Lectura del Evangelio según San Lucas. (Lucas 11, 1-4).
Señor, enséñanos a orar.
Un día, Jesús estaba orando y cuando terminó, uno de sus discípulos le dijo: «Señor, enséñanos a orar, como Juan enseñó a sus discípulos».
Entonces Jesús les dijo: «Cuando oren, digan:
Padre, santificado sea tu nombre,
venga tu Reino,
danos hoy nuestro pan de cada día
y perdona nuestras ofensas,
puesto que también nosotros perdonamos
a todo aquel que nos ofende,
y no nos dejes caer en tentación».
«Señor, enséñanos a orar…»
Los discípulos no piden milagros, ni respuestas. Piden aprender a orar. Y Jesús les entrega palabras sencillas, profundas, que nos enseñan a llamar a Dios Padre, a confiar en su providencia, a pedir perdón y fuerza para seguir adelante.

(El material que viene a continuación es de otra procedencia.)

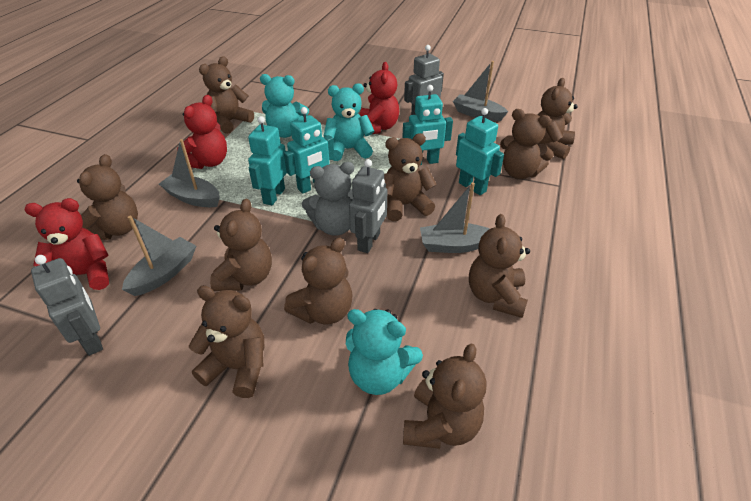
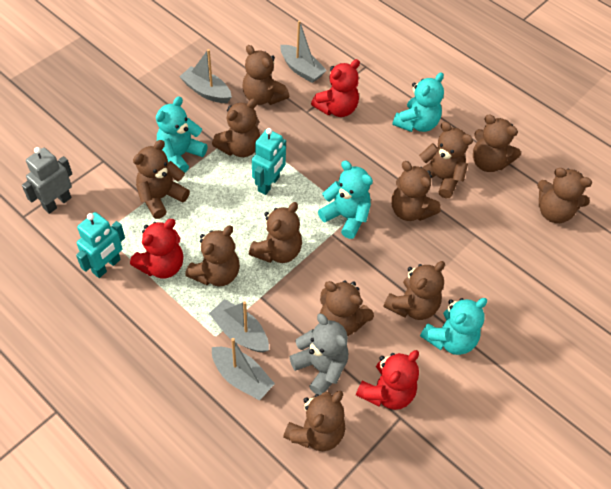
brown teddy bear: [77,154,138,240] [189,286,264,398] [199,56,254,134] [210,199,272,291] [284,238,353,325] [384,133,437,221] [403,343,486,449] [469,214,530,318] [500,109,554,179] [538,78,578,159] = 10 -> [133,140,190,219] [185,226,240,286] [212,99,260,157] [243,45,289,105] [249,202,302,263] [283,390,345,451] [320,281,374,336] [384,261,445,320] [391,161,441,221] [419,122,473,198] [473,114,521,172] [537,168,592,223] = 12
grey robot: [31,255,103,356] [349,159,387,253] [404,45,444,115] = 3 -> [22,147,72,214] = 1
turquoise robot: [248,116,287,205] [284,107,334,194] [402,85,453,165] [456,108,504,195] = 4 -> [76,212,125,278] [252,128,286,195] = 2
turquoise teddy bear: [260,74,309,138] [323,83,374,161] [346,309,423,395] = 3 -> [156,96,208,173] [318,161,373,239] [392,72,444,132] [420,298,487,355] = 4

El Padrenuestro no es solo una oración, es un camino. Nos enseña a vivir en relación, en dependencia amorosa, en comunión. En Cuba, donde tantas veces la oración es refugio y resistencia, este Evangelio nos recuerda que orar es abrir el corazón a Dios y al prójimo.
¿Cómo es mi diálogo con Dios? ¿Qué me enseña el Padrenuestro hoy?